Hadoop job information for Stage-1: number of mappers: 2; number of reducers: 1

Turns out the query plan got slightly changed. Execution plan before:

 Stage: Stage-1
   Map Reduce
     Alias -> Map Operator Tree:
       source_table
         TableScan
           alias: source_table
           Filter Operator
             predicate:
               expr: (some expr)
               type: boolean
             Select Operator
               expressions:
                 expr: column_name
                 type: string
                 ...
               outputColumnNames: _col0, ...
               Select Operator
                 expressions:
                   expr: UDFToLong(_col0)
                   type: bigint
                   expr: _col1
                   ...
                 outputColumnNames: _col0, ...
               File Output Operator
               ... (output to file)

********************

_Try it:_ Print everything in the Hadoop execution plan text from "Hadoop job information" down to "expr: (some expr)", copied word for word.

_Information supplied:_
********************

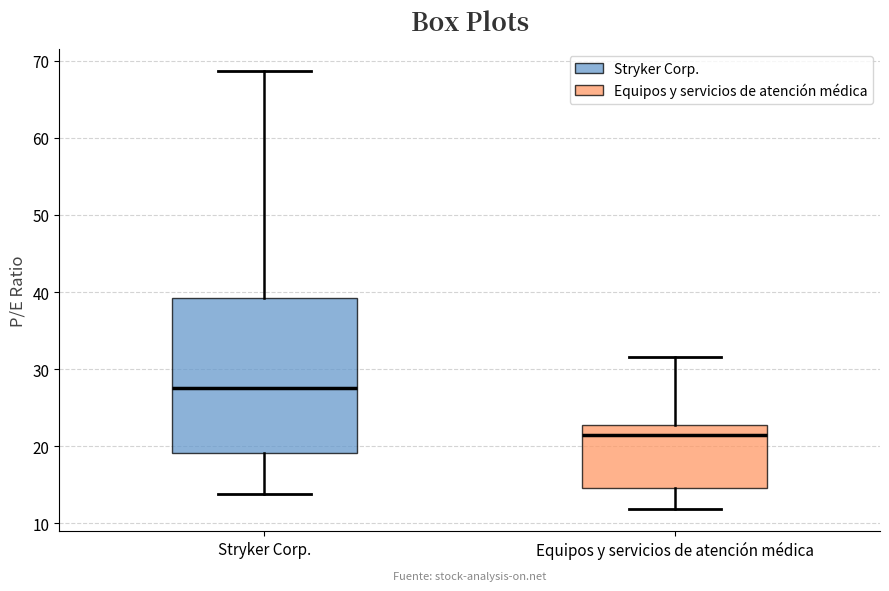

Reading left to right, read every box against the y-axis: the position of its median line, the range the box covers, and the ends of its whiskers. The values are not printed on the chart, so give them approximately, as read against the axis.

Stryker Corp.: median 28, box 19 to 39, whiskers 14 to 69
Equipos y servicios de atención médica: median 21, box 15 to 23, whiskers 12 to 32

********************

_Expected output:_
Hadoop job information for Stage-1: number of mappers: 2; number of reducers: 1

Turns out the query plan got slightly changed. Execution plan before:

 Stage: Stage-1
   Map Reduce
     Alias -> Map Operator Tree:
       source_table
         TableScan
           alias: source_table
           Filter Operator
             predicate:
               expr: (some expr)